Gadget With Huge Scope For Misuse
It is hard to tell whether Amazon’s latest wheeze is a revolutionary masterstroke, an interesting idea looking for a problem to solve or a potential threat to society.
The online retail and distribution giant has just secured a patent for pocket –sized, voice-controlled, camera-bearing drones.
These would be so small that drawings included in the patent application show one ‘docking’ on the shoulder of a user.
It is easy to see the market for such beasts taking off. They could become the latest ‘must have’ gadgets and become as prevalent as mobile phones.
But what would they actually be used for?
Amazon is suggesting a number of applications, particularly by uniformed services. They see police using them instead of dashcams to record the scene when traffic cops stop a driver, hovering overhead, just out of reach. They suggest firemen would send one ahead to check out a burning building.

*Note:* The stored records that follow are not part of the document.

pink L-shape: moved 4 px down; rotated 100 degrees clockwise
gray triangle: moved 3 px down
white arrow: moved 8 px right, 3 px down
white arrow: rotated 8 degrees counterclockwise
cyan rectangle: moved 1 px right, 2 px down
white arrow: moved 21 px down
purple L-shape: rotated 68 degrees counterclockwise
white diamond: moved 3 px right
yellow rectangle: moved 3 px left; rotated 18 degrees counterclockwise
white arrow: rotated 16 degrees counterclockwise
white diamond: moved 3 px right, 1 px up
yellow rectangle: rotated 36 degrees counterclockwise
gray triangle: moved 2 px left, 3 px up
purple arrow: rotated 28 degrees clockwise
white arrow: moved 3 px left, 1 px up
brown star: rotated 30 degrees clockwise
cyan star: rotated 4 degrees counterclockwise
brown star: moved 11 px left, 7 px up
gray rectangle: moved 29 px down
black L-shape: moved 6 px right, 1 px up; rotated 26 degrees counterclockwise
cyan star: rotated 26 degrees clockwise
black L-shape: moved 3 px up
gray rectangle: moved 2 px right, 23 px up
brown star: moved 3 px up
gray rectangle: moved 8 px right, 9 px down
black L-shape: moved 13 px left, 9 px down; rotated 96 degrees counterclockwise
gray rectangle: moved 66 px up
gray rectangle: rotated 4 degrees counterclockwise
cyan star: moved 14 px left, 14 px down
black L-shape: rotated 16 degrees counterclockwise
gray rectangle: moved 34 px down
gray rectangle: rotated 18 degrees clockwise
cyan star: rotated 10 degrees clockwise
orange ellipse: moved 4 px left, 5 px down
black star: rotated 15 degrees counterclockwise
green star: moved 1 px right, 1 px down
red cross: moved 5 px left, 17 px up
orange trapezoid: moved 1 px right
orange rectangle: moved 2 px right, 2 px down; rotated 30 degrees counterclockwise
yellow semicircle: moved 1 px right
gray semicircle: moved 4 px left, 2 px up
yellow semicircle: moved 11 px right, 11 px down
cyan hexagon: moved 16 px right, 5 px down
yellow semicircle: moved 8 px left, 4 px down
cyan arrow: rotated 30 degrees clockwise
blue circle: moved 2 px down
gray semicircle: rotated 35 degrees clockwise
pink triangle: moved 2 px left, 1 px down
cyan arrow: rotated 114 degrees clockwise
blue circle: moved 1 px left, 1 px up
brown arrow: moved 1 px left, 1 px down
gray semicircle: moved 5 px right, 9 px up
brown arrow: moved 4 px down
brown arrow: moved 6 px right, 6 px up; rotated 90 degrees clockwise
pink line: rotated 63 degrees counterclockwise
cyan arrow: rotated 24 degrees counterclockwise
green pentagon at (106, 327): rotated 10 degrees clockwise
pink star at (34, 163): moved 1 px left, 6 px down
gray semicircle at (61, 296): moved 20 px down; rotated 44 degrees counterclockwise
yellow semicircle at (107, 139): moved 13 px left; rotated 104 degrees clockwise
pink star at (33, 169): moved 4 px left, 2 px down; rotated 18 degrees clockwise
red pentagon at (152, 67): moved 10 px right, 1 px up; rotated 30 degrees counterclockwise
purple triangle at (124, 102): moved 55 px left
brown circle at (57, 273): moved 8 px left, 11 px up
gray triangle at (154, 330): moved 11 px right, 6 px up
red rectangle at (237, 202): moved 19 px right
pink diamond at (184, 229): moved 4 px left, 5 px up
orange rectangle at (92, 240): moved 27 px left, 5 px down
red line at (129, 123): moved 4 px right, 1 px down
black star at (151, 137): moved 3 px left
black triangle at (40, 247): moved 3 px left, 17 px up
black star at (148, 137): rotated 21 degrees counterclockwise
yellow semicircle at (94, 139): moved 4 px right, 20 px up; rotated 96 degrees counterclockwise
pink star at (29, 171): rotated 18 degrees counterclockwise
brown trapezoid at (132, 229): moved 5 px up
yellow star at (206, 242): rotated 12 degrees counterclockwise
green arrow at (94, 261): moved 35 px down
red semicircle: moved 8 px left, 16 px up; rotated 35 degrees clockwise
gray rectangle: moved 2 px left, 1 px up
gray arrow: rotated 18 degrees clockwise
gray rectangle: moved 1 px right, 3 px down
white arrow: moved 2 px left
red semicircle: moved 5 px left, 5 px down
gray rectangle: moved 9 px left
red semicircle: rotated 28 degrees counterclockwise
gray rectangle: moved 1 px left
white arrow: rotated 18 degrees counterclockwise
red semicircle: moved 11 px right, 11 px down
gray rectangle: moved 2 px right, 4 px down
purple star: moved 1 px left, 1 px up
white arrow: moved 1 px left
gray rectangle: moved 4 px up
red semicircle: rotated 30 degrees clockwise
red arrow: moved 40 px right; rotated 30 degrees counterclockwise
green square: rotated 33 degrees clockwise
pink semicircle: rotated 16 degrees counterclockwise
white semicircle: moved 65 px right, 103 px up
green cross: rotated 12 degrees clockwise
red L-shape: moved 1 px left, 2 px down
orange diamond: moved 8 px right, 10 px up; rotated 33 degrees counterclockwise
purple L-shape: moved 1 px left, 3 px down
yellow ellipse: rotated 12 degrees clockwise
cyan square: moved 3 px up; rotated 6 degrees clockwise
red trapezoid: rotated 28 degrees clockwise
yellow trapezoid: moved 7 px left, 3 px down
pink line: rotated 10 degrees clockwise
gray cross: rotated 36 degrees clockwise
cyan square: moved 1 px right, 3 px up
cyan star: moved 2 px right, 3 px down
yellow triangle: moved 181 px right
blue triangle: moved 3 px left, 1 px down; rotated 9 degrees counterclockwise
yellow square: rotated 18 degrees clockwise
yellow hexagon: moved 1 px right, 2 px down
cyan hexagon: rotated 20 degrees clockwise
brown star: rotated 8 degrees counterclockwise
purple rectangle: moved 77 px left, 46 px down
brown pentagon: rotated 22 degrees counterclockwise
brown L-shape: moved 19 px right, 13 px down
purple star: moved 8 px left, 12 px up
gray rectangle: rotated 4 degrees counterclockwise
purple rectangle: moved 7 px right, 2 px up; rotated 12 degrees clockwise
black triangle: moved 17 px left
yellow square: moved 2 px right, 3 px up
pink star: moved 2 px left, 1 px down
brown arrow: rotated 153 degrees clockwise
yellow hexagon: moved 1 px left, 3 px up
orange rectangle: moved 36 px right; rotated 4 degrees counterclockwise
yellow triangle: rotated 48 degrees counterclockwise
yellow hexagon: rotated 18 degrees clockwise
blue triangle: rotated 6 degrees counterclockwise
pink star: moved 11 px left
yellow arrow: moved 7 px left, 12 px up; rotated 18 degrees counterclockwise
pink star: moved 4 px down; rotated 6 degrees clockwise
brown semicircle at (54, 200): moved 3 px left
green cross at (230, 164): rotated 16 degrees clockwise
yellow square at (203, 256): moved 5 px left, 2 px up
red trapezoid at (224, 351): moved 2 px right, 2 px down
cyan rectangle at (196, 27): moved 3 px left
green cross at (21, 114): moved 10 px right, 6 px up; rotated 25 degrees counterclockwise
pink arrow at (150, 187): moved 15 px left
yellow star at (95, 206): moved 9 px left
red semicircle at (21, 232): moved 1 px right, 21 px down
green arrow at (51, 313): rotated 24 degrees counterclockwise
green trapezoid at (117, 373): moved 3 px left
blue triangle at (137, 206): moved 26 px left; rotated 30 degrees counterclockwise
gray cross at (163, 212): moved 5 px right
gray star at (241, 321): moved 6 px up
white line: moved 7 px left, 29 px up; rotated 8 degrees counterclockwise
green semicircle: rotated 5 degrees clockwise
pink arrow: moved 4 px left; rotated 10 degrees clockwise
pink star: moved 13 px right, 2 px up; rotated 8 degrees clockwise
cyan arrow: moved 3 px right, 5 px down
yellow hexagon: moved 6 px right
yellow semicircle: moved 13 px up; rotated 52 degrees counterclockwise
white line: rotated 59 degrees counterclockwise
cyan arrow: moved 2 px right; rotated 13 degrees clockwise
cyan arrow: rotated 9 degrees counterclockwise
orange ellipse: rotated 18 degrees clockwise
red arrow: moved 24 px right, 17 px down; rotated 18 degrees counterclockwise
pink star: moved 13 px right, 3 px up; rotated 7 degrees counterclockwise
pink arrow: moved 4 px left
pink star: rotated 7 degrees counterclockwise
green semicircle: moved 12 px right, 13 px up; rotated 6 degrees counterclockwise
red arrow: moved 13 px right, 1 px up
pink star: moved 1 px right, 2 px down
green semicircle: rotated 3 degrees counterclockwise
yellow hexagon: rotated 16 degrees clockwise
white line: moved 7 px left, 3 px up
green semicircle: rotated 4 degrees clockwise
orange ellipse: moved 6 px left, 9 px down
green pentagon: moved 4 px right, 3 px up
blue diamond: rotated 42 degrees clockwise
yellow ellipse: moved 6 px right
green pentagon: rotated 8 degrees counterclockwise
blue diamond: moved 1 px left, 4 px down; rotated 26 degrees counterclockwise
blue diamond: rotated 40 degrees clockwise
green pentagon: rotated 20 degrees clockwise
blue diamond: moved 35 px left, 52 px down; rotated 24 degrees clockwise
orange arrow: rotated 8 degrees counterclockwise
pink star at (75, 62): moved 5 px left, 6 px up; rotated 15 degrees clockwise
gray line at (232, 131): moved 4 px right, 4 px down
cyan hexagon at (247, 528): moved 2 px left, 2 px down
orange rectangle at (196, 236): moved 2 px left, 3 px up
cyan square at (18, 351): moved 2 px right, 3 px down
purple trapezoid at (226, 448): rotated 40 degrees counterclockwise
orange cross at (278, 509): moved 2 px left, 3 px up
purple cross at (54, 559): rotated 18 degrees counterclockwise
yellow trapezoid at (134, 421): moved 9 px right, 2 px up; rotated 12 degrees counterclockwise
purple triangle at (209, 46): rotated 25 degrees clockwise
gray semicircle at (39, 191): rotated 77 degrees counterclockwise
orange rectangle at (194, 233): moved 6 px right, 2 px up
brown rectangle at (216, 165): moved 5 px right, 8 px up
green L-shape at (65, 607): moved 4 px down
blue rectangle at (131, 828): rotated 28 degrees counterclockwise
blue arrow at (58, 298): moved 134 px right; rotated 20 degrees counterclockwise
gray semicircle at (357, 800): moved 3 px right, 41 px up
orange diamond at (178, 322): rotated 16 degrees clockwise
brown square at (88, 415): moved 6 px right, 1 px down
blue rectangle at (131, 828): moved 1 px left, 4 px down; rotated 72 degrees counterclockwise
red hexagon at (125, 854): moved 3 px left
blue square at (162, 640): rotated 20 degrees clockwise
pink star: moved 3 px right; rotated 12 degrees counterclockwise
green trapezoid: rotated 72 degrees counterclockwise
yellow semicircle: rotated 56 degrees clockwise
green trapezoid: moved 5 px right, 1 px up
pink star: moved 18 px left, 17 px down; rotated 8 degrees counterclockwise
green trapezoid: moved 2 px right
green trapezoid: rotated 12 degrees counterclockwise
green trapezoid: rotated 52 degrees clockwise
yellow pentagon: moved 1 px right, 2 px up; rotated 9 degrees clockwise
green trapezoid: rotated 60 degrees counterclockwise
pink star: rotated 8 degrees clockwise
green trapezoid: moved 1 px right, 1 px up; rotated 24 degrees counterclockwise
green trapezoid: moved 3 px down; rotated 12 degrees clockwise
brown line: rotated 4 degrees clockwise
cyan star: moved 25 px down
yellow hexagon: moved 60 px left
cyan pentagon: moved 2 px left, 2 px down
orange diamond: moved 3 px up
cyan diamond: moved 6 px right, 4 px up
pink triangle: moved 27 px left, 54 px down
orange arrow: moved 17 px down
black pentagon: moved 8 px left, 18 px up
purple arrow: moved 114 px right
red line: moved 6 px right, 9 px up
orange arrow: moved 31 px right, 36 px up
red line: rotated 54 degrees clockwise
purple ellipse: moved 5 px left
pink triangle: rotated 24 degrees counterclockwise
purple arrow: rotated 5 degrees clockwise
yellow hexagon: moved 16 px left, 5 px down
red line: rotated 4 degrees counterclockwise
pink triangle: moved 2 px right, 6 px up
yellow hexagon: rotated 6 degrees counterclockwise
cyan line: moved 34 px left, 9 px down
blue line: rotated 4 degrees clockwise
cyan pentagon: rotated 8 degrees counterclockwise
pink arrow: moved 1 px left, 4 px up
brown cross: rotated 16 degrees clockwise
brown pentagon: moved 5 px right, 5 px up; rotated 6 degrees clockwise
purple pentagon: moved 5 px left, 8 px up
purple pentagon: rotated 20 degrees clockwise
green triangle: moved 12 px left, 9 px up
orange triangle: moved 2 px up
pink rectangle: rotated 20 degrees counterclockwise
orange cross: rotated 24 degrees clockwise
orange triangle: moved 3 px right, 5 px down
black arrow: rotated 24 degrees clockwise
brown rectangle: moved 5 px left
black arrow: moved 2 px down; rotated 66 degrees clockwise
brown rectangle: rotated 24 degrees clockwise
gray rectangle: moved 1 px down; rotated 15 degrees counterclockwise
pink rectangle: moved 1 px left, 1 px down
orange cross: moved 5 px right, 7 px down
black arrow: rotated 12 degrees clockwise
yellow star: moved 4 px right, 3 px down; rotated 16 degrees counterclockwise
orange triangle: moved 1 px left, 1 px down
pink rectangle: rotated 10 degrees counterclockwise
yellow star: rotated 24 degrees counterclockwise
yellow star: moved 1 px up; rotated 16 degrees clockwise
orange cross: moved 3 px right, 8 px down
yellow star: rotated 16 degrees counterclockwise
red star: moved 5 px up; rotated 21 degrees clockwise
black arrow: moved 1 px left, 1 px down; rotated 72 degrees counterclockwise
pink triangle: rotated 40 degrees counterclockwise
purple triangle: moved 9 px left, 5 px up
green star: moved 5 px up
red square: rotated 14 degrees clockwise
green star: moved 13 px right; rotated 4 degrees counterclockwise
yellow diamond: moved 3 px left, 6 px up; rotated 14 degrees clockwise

The everyday public, they project, would search for misplaced cars in a car park or lost children in shopping centres with theirs.
There are, though, more practical solutions to all of these problems, ones which do not involve electronics taking to the air.
What is wrong with a camera sewn into a police lapel? Gizmos for finding lost vehicles and kids using a smartphone have been around for some years and deliver results far quicker and with much greater certainty than aerial searches would.
Add to that the potential for misuse of lower-cost, harder-to-spot drones, by thieves, voyeurs or sexual predators, for example, and one does wonder whether this is one scheme that should be banned before it leaves the drawing board.